There was another reason why I was tempted. Democratic freedoms today are contested like never before; a powerful majority government bears down on India’s fragile institutions and the writer, the activist, the student or the dissenter faces unprecedented state hostility. Long before Narendra Modi, there was Indira Gandhi, who similarly dominated her party and government and reached out to the public in a direct populist connect, bypassing many constitutional norms in the process.

In fact, Modi’s strongman one-man-show doer politician image is very similar to Indira Gandhi during the Emergency. The crucial difference, of course, is that she remained consistently secular at least in outward expressions, generally steered away from religious majoritarianism and regarded the RSS and Jana Sangh as her mortal enemies. Her personal grace and aristocratic refined charm were also a sharp contrast with the rough personal manners of today’s netas (politicians).

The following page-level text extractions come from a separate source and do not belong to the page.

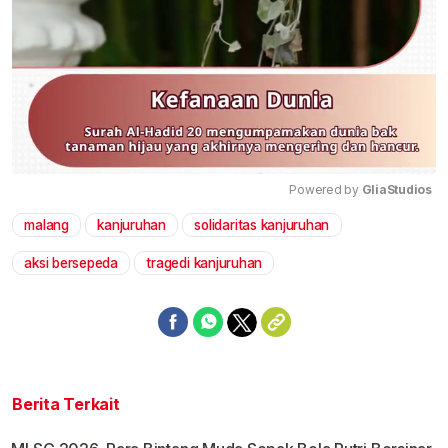
Powered by 
GliaStudios
malang
kanjuruhan
solidaritas kanjuruhan
Mute
aksi bersepeda
tragedi kanjuruhan
Berita Terkait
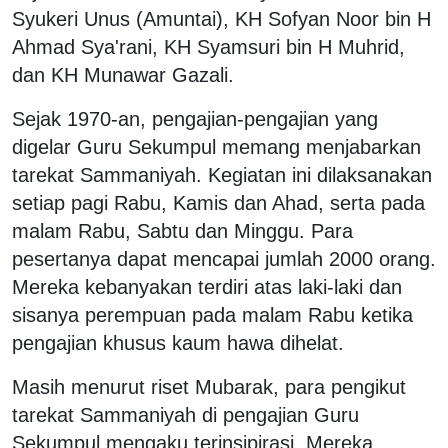
Syukeri Unus (Amuntai), KH Sofyan Noor bin H
Ahmad Sya'rani, KH Syamsuri bin H Muhrid,
dan KH Munawar Gazali.
Sejak 1970-an, pengajian-pengajian yang
digelar Guru Sekumpul memang menjabarkan
tarekat Sammaniyah. Kegiatan ini dilaksanakan
setiap pagi Rabu, Kamis dan Ahad, serta pada
malam Rabu, Sabtu dan Minggu. Para
pesertanya dapat mencapai jumlah 2000 orang.
Mereka kebanyakan terdiri atas laki-laki dan
sisanya perempuan pada malam Rabu ketika
pengajian khusus kaum hawa dihelat.
Masih menurut riset Mubarak, para pengikut
tarekat Sammaniyah di pengajian Guru
Sekumpul mengaku terinsipirasi. Mereka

Yet the hallmarks of the Emergency-the assault on individual freedom, a massive executive towering over the legislature and judiciary, the war on the press, the belief emanating from the PMO of l’etat c’est moi, (I am the state) are all strikingly in evidence today. The almost uncanny similarity between Narendra Modi and Indira Gandhi, Indian politics’ original ‘supremo’, was thus another reason why I was so keen to work on this book and re-examine, from the standpoint of today, Indira’s rule, its ruinous economics and its bludgeoning centralization.

But in the end it was Indira’s bewildering, paradoxical persona that seduced me: the woman of grace and refinement who was trapped in the castle of her ambition and her craving for power, a stylish beautifully dressed figure standing at the window of a fortress looking out towards her people with great love but also paranoia.

There is so much to learn from this extraordinary and formidable woman, so much drama in her tumultuous life, so many life lessons of tenacious survival. At the end of fifteen months of being immersed in Indira- as I typed out the last words of this book, the realization dawned that my love-hate, bitter-sweet romance with Indira Gandhi had only become deeper than before.